++++ SOURCE DATA

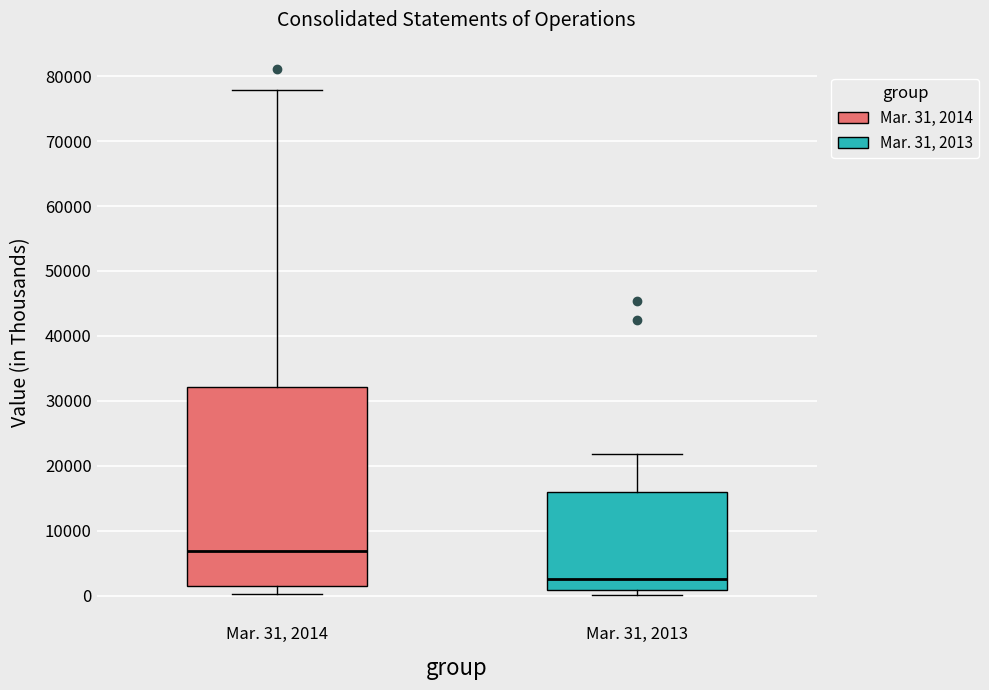

Reading left to right, read every box against the y-axis: the position of its median line, the range the box covers, and the ends of its whiskers. The values are not printed on the chart, so give them approximately, as read against the axis.

Mar. 31, 2014: median 7000, box 1000 to 32000, whiskers 0 to 78000
Mar. 31, 2013: median 3000, box 1000 to 16000, whiskers 0 to 22000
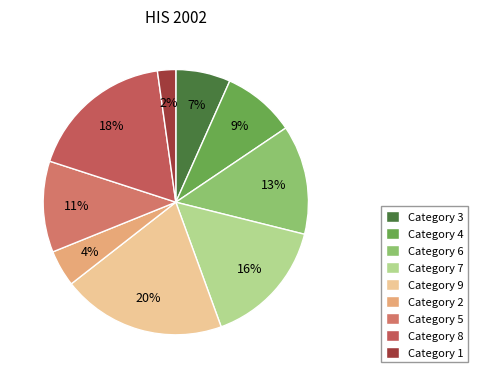

How many slices are in this pie chart?

9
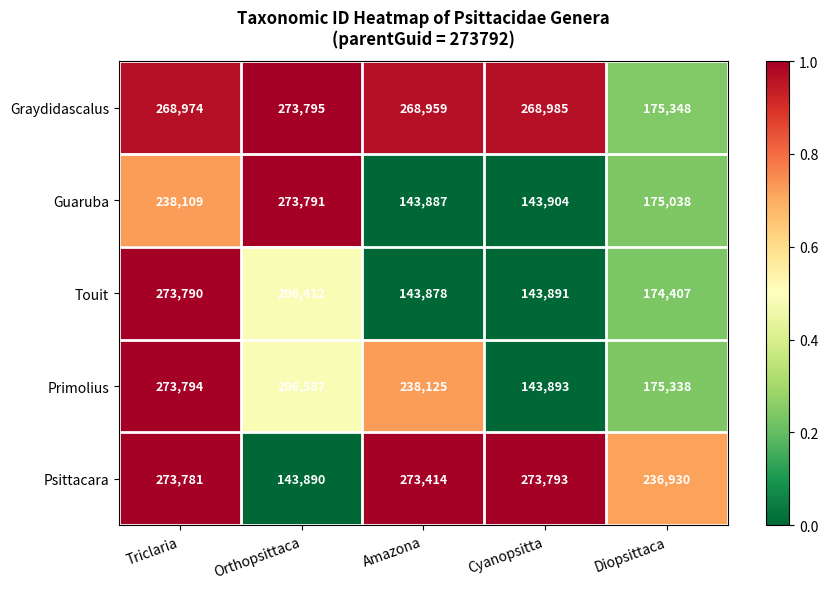

True or false: Primolius has a value of 175338 at Diopsittaca.

True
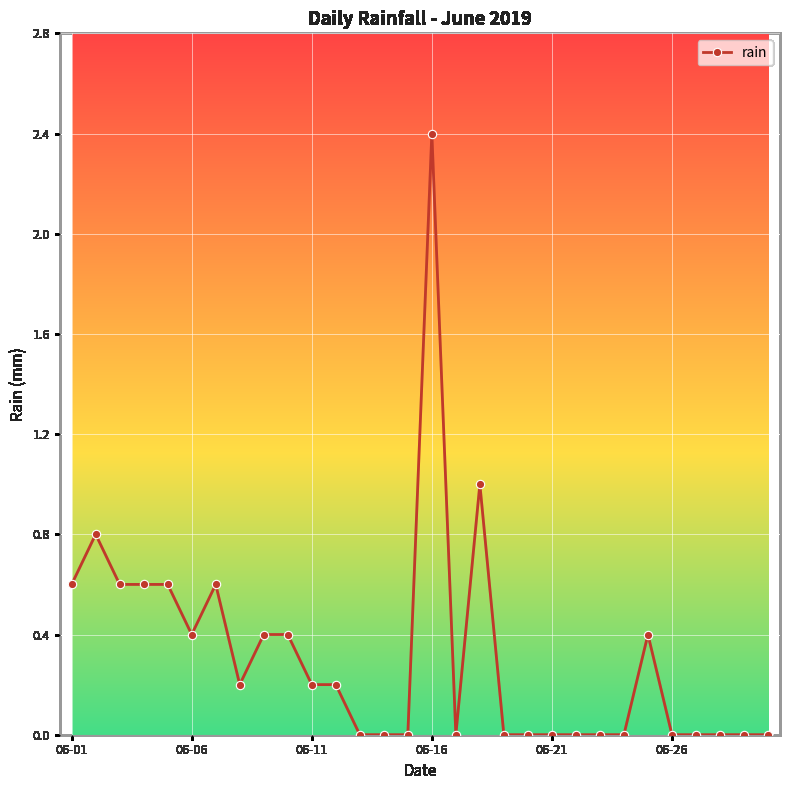

What is the sum of all values?

9.4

++++++++

* YOUR INSTRUCTIONS: Can you retype all of the rows above word for word, leaving out the pictures?

* WRITTEN ANSWER:
Reading left to right, read every box against the y-axis: the position of its median line, the range the box covers, and the ends of its whiskers. The values are not printed on the chart, so give them approximately, as read against the axis.

Mar. 31, 2014: median 7000, box 1000 to 32000, whiskers 0 to 78000
Mar. 31, 2013: median 3000, box 1000 to 16000, whiskers 0 to 22000

How many slices are in this pie chart?

9

True or false: Primolius has a value of 175338 at Diopsittaca.

True

What is the sum of all values?

9.4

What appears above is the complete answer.